Robert Hackett, one of five race directors with Naper Events LLC – the group that planned the marathon – said about 980 volunteers helped with the event.
“I have never seen a level of cooperation with any event, road race or other event, as I have with this,” Hackett said. “Everybody has gone above and beyond in making sure this was a first-rate event in Naperville.”
Race participants were able to run on Naperville’s streets, forest preserve path and bike trail. After the race, runners were encouraged to participate in the 27th Mile, which was the estimated distance for runners to walk from the end of the race to downtown Naperville to receive special prices on food and drinks.
Naper Events first approached the City of Naperville with the idea for a marathon about two-and-a-half years ago.
“Naperville is a huge running community and yet it [didn't have] a marathon,” Hackett said. “We didn’t understand why and approached the city. When they saw our plan they were impressed with that and our track record, so it worked out well for everyone.”
Hackett said this was the first marathon in Naperville’s history that he and fellow directors could find since the early 1970s when a group of runners from North Central College ran an unsanctioned marathon.
Registration for the marathon/half-marathon opened in January and sold out in less than 14 hours, Hackett said. Although there were 3,000 entries, there were also about 500 charity entries, which raised about $220,000 for local charities.
Spectators and runners visited Naperville from 30 other states, which positively impacted local businesses, as marathon runners are notorious for purchasing souvenirs from where they have run races, Hackett said.

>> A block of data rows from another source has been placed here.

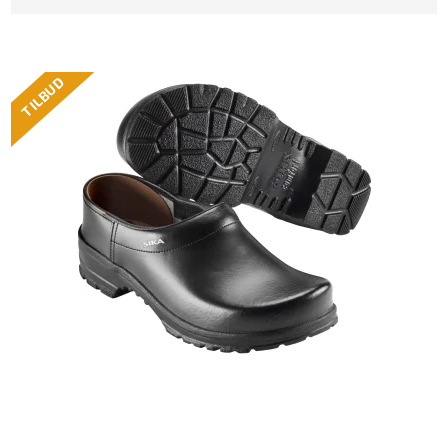
TILBUD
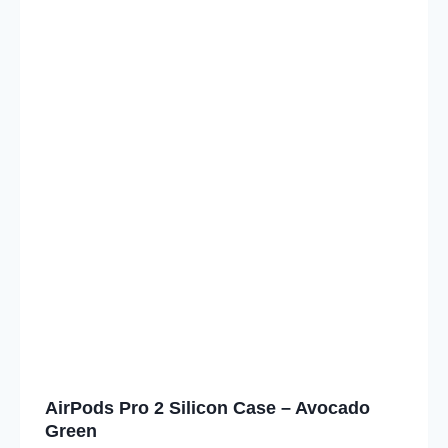
AirPods Pro 2 Silicon Case – Avocado
Green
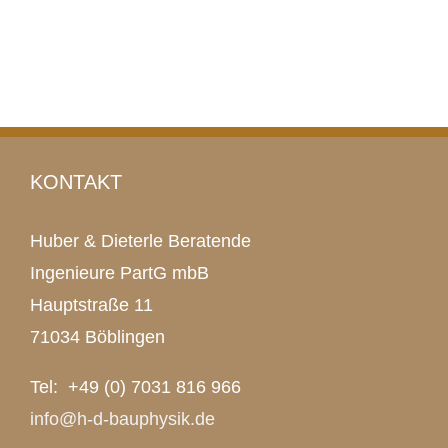
KONTAKT
Huber & Dieterle Beratende
Ingenieure PartG mbB
Hauptstraße 11
71034 Böblingen
Tel: +49 (0) 7031 816 966
info@h-d-bauphysik.de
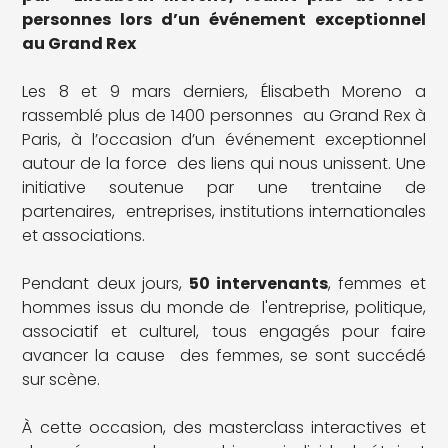
personnes lors d’un événement exceptionnel
au Grand Rex
Les 8 et 9 mars derniers, Élisabeth Moreno a
rassemblé plus de 1400 personnes au Grand Rex à
Paris, à l’occasion d’un événement exceptionnel
autour de la force des liens qui nous unissent. Une
initiative soutenue par une trentaine de
partenaires, entreprises, institutions internationales
et associations.
Pendant deux jours,
50 intervenants
, femmes et
hommes issus du monde de l'entreprise, politique,
associatif et culturel, tous engagés pour faire
avancer la cause des femmes, se sont succédé
sur scène.
À cette occasion, des masterclass interactives et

Race participants were also able to use their times to qualify for the 2015 Boston Marathon. To earn the entry, Hackett said the USA Track and Field association had to certify the course by ensuring its mileage was exact.
Pat Leonard, another race director with Naper Events, said Naperville is not only a tremendous running community based on the number of residents who run, but also how dedicated they are to the sport. She looked forward to seeing the faces of runners as they crossed the finish line.
“Each of them had gone through about five months of specific training to reach that goal,” she said. “It is a tremendous feeling and that is why, although it is a somewhat painful thing to pull off, so many people enjoy running marathons.”
Leonard said Naper Events plans to coordinate another marathon in Naperville in 2014.